The winning team is led by Gail Dexter Lord, co-president of Toronto-based Lord Cultural Resources, which also consulted on the Museum of Human Rights in Winnipeg and the 9/11 Museum in New York. Both his parents were Holocaust survivors.

Liebeskind’s buildings include the Jewish Museum in Berlin, the Danish Jewish Museum in Copenhagen and many others.

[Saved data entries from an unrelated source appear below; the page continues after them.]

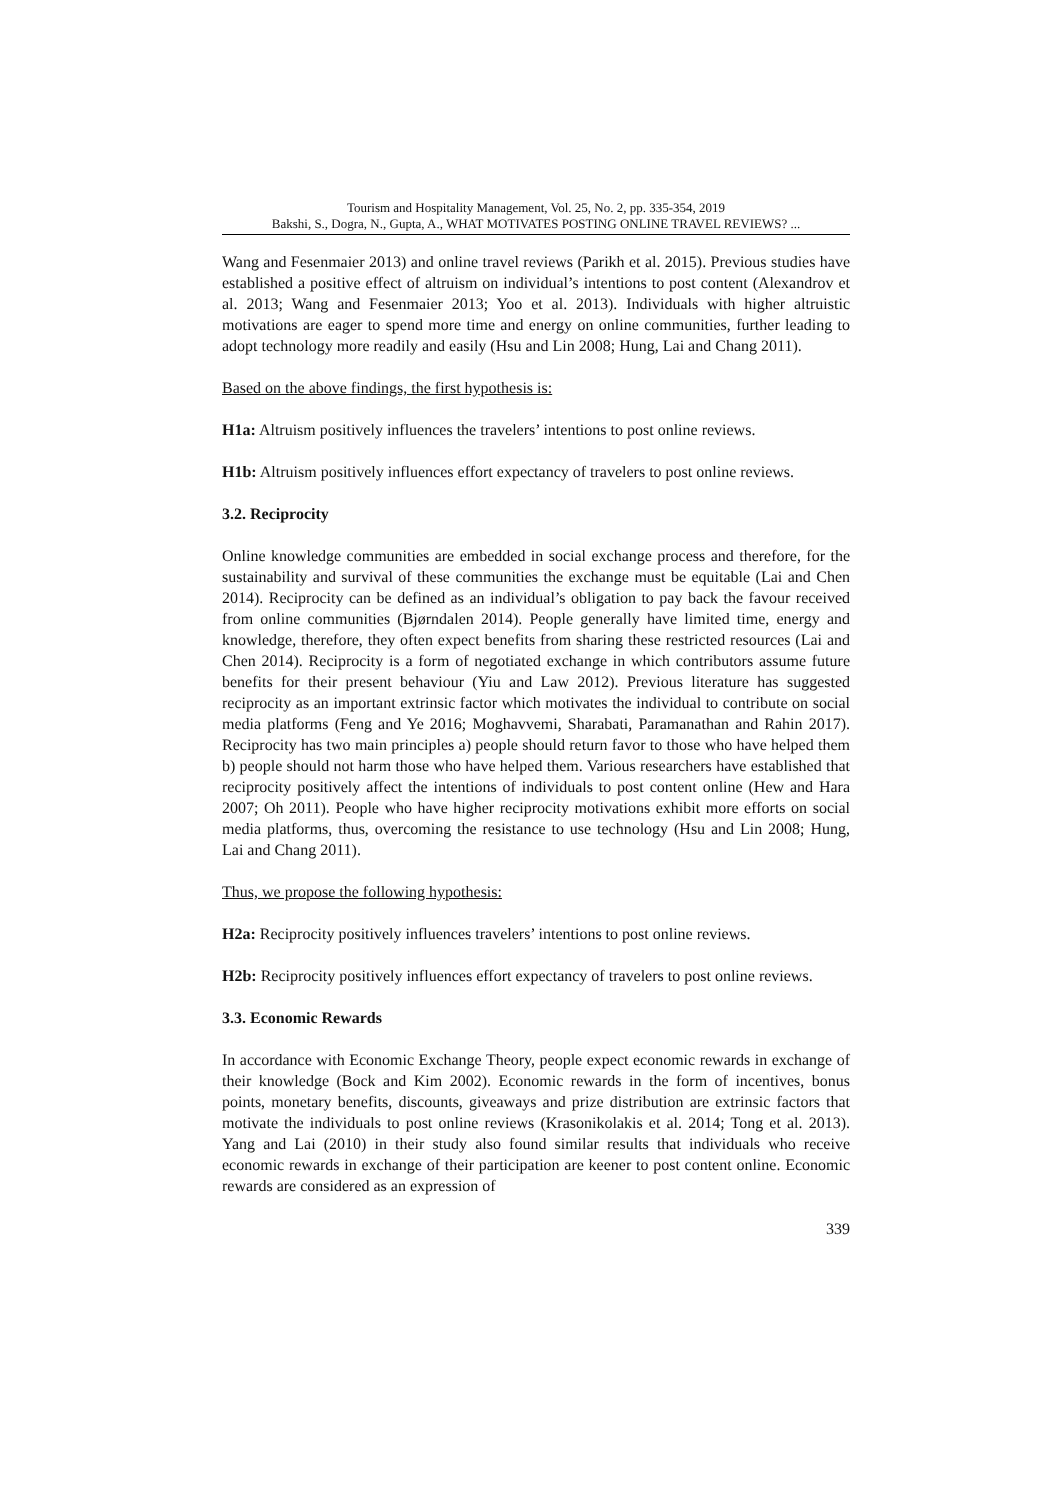Tourism and Hospitality Management, Vol. 25, No. 2, pp. 335-354, 2019
Bakshi, S., Dogra, N., Gupta, A., WHAT MOTIVATES POSTING ONLINE TRAVEL REVIEWS? ...
Wang and Fesenmaier 2013) and online travel reviews (Parikh et al. 2015). Previous studies have established a positive effect of altruism on individual’s intentions to post content (Alexandrov et al. 2013; Wang and Fesenmaier 2013; Yoo et al. 2013). Individuals with higher altruistic motivations are eager to spend more time and energy on online communities, further leading to adopt technology more readily and easily (Hsu and Lin 2008; Hung, Lai and Chang 2011).
Based on the above findings, the first hypothesis is:
H1a: Altruism positively influences the travelers’ intentions to post online reviews.
H1b: Altruism positively influences effort expectancy of travelers to post online reviews.
3.2. Reciprocity
Online knowledge communities are embedded in social exchange process and therefore, for the sustainability and survival of these communities the exchange must be equitable (Lai and Chen 2014). Reciprocity can be defined as an individual’s obligation to pay back the favour received from online communities (Bjørndalen 2014). People generally have limited time, energy and knowledge, therefore, they often expect benefits from sharing these restricted resources (Lai and Chen 2014). Reciprocity is a form of negotiated exchange in which contributors assume future benefits for their present behaviour (Yiu and Law 2012). Previous literature has suggested reciprocity as an important extrinsic factor which motivates the individual to contribute on social media platforms (Feng and Ye 2016; Moghavvemi, Sharabati, Paramanathan and Rahin 2017). Reciprocity has two main principles a) people should return favor to those who have helped them b) people should not harm those who have helped them. Various researchers have established that reciprocity positively affect the intentions of individuals to post content online (Hew and Hara 2007; Oh 2011). People who have higher reciprocity motivations exhibit more efforts on social media platforms, thus, overcoming the resistance to use technology (Hsu and Lin 2008; Hung, Lai and Chang 2011).
Thus, we propose the following hypothesis:
H2a: Reciprocity positively influences travelers’ intentions to post online reviews.
H2b: Reciprocity positively influences effort expectancy of travelers to post online reviews.
3.3. Economic Rewards
In accordance with Economic Exchange Theory, people expect economic rewards in exchange of their knowledge (Bock and Kim 2002). Economic rewards in the form of incentives, bonus points, monetary benefits, discounts, giveaways and prize distribution are extrinsic factors that motivate the individuals to post online reviews (Krasonikolakis et al. 2014; Tong et al. 2013). Yang and Lai (2010) in their study also found similar results that individuals who receive economic rewards in exchange of their participation are keener to post content online. Economic rewards are considered as an expression of
339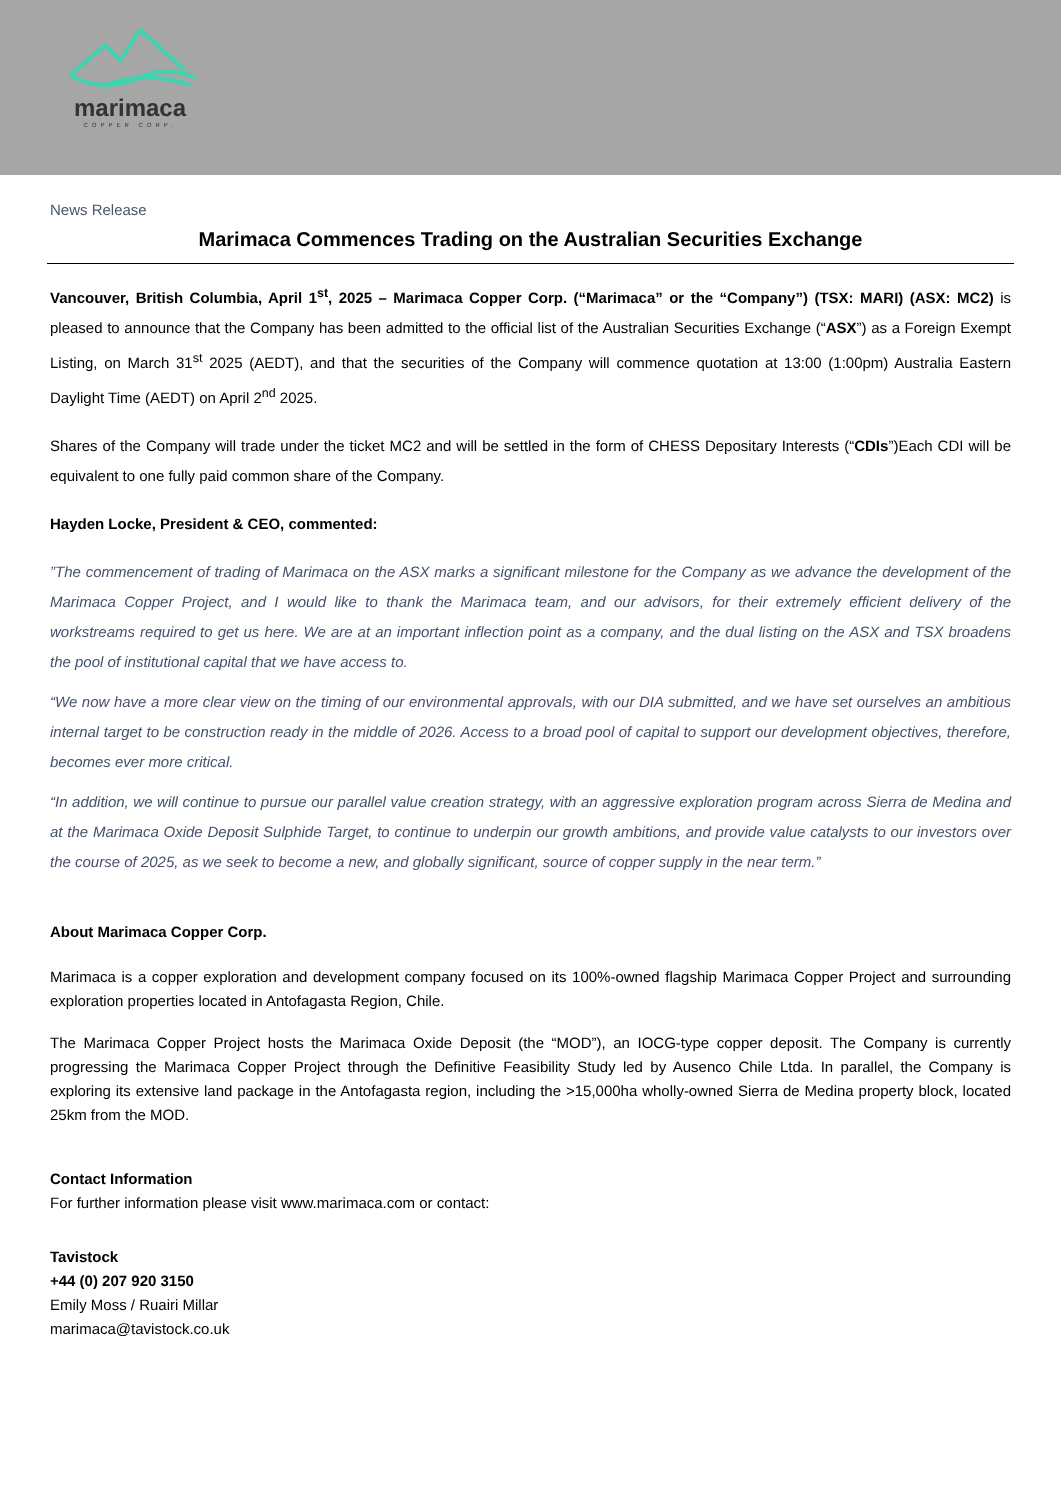marimaca
COPPER CORP.
News Release
Marimaca Commences Trading on the Australian Securities Exchange
Vancouver, British Columbia, April 1<sup>st</sup>, 2025 – Marimaca Copper Corp. (“Marimaca” or the “Company”) (TSX: MARI) (ASX: MC2) is pleased to announce that the Company has been admitted to the official list of the Australian Securities Exchange (“ASX”) as a Foreign Exempt Listing, on March 31<sup>st</sup> 2025 (AEDT), and that the securities of the Company will commence quotation at 13:00 (1:00pm) Australia Eastern Daylight Time (AEDT) on April 2<sup>nd</sup> 2025.
Shares of the Company will trade under the ticket MC2 and will be settled in the form of CHESS Depositary Interests (“CDIs”)Each CDI will be equivalent to one fully paid common share of the Company.
Hayden Locke, President & CEO, commented:
”The commencement of trading of Marimaca on the ASX marks a significant milestone for the Company as we advance the development of the Marimaca Copper Project, and I would like to thank the Marimaca team, and our advisors, for their extremely efficient delivery of the workstreams required to get us here. We are at an important inflection point as a company, and the dual listing on the ASX and TSX broadens the pool of institutional capital that we have access to.
“We now have a more clear view on the timing of our environmental approvals, with our DIA submitted, and we have set ourselves an ambitious internal target to be construction ready in the middle of 2026. Access to a broad pool of capital to support our development objectives, therefore, becomes ever more critical.
“In addition, we will continue to pursue our parallel value creation strategy, with an aggressive exploration program across Sierra de Medina and at the Marimaca Oxide Deposit Sulphide Target, to continue to underpin our growth ambitions, and provide value catalysts to our investors over the course of 2025, as we seek to become a new, and globally significant, source of copper supply in the near term.”
About Marimaca Copper Corp.
Marimaca is a copper exploration and development company focused on its 100%-owned flagship Marimaca Copper Project and surrounding exploration properties located in Antofagasta Region, Chile.
The Marimaca Copper Project hosts the Marimaca Oxide Deposit (the “MOD”), an IOCG-type copper deposit. The Company is currently progressing the Marimaca Copper Project through the Definitive Feasibility Study led by Ausenco Chile Ltda. In parallel, the Company is exploring its extensive land package in the Antofagasta region, including the >15,000ha wholly-owned Sierra de Medina property block, located 25km from the MOD.
Contact Information
For further information please visit www.marimaca.com or contact:
Tavistock
+44 (0) 207 920 3150
Emily Moss / Ruairi Millar
marimaca@tavistock.co.uk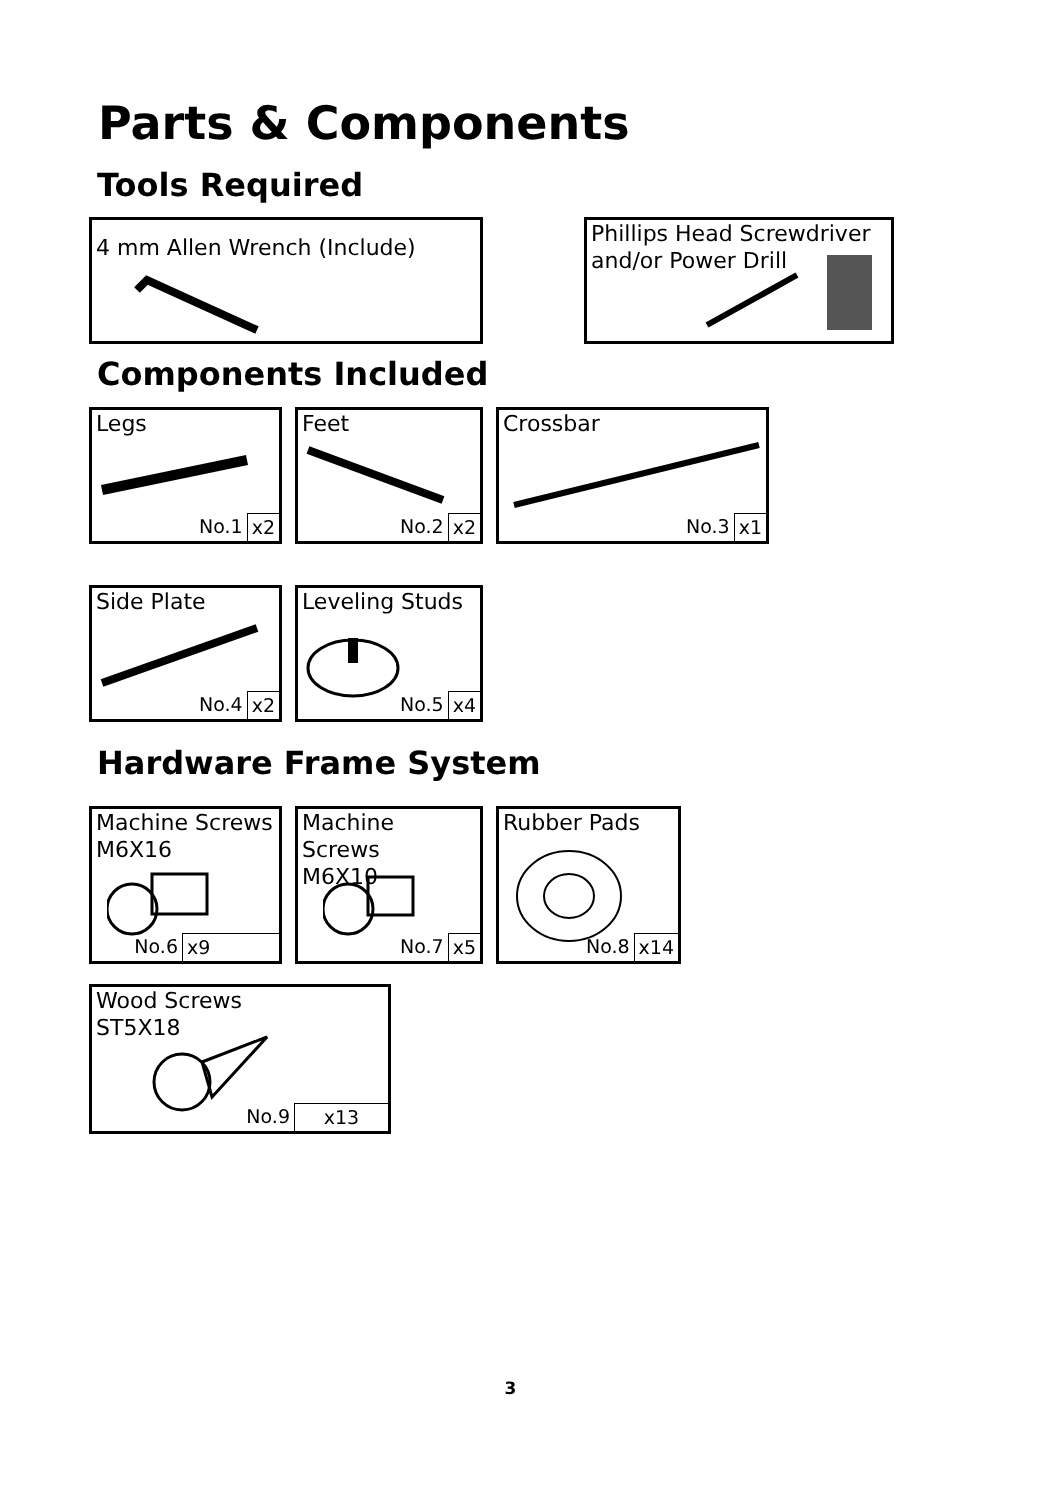Parts & Components
Tools Required
4 mm Allen Wrench (Include)
Phillips Head Screwdriver
and/or Power Drill
Components Included
Legs
No.1 x2
Feet
No.2 x2
Crossbar
No.3 x1
Side Plate
No.4 x2
Leveling Studs
No.5 x4
Hardware Frame System
Machine Screws
M6X16
No.6 x9
Machine Screws
M6X10
No.7 x5
Rubber Pads
No.8 x14
Wood Screws
ST5X18
No.9 x13
3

In 2003, he won the competition to be the master plan architect for the reconstruction of the World Trade Center site.

In addition to Liebeskind, the team includes artist-photographer Edward Burtynsky, Quebec-based landscape architect Claude Cormier and University of Toronto Holocaust scholar Doris Bergen.

“The winning design is a fully integrated proposal in which architecture, landscape, art and interpretation communicate the hardship and suffering of victims while conveying a powerful message of humanity’s enduring strength and survival,” a government media release issued Monday said.

Once completed, Canada “will no longer be the only Allied nation without a national Holocaust monument,” noted the Centre for Israel and Jewish Affairs. “In bearing witness to the Holocaust, the monument will be a compelling reminder of the dangers of unchecked evil and the enduring imperative to confront all manifestations of anti-Semitism and hatred.”